When these “facts” or “characteristics” are considered carefully, there is a strong basis for accommodations and safeguards that are put in place rather than reliance on typical due processes or governance that may be acceptable in other circumstances.

For example, many employees with intellectual disability in ADEs are highly vulnerable to the interests of ADE staff and employers. Many employees in ADEs are easily led to vote for a certified agreement when valid consent is questionable.  It is not a coincidence that people with intellectual disability are subject to discriminatory employment practices in how award wages are assessed.

The Senate decision to reject the BSWAT Bill will ensure that the independence of the Federal Court will ensure that people with intellectual disability – discriminated by the Commonwealth and ADEs – are properly compensated.

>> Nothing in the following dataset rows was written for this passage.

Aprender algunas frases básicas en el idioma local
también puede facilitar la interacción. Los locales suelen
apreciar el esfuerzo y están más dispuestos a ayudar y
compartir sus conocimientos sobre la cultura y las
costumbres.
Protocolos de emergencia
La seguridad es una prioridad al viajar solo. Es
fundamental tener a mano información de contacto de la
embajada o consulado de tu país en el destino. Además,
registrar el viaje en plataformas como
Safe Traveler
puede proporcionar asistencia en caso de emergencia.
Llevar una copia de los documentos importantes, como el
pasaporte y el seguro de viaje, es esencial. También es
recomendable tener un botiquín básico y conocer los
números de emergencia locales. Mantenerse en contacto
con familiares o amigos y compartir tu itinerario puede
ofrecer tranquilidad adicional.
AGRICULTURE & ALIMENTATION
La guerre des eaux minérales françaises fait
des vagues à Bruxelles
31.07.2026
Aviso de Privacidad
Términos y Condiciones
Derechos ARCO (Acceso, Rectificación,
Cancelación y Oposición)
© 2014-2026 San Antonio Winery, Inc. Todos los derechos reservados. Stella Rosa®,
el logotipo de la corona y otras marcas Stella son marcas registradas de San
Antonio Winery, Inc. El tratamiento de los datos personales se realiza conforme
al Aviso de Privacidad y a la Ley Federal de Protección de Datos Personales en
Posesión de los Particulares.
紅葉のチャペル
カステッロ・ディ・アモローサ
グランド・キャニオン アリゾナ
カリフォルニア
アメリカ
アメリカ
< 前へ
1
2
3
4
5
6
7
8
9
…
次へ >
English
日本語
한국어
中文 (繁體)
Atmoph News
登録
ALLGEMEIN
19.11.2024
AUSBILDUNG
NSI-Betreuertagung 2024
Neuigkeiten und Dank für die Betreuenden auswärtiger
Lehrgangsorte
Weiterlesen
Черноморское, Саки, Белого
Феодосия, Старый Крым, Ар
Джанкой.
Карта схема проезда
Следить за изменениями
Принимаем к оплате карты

In other words, why would we let the “discriminator” determine the quantum of compensation and the process or redress. We must also note that some of the sexual abuse identified by 4 Corners involved employees in ADEs. This is not to suggest a juxtaposition between ADEs and abuse – but to point out that people with intellectual disability are vulnerable and this is vulnerability is heightened when grouped with others people with disability in segregated places.

We must also begin to recognise that Australia spends substantial amounts of money on disability support services – and this will only increase under the NDIS. As we saw in the 4 Corners report, there was evidence of “scamming” with clients that did not exist. I have also listened to families who are heavily marketed by disability services competing for the cash families bring to providers when they register for support. This means that – more than ever – advocacy and safeguards against abuse are important(!)

Unfortunately the “angelic” image of disability services is naive.

As 4 Corners point out, there are clearly service providers and staff who are impeccable in their competence and fidelity with the rights and dignity of people with intellectual disability. While addressing the very serious issues of abuse across all disability services we must support those services and staff who are doing ‘the right thing’.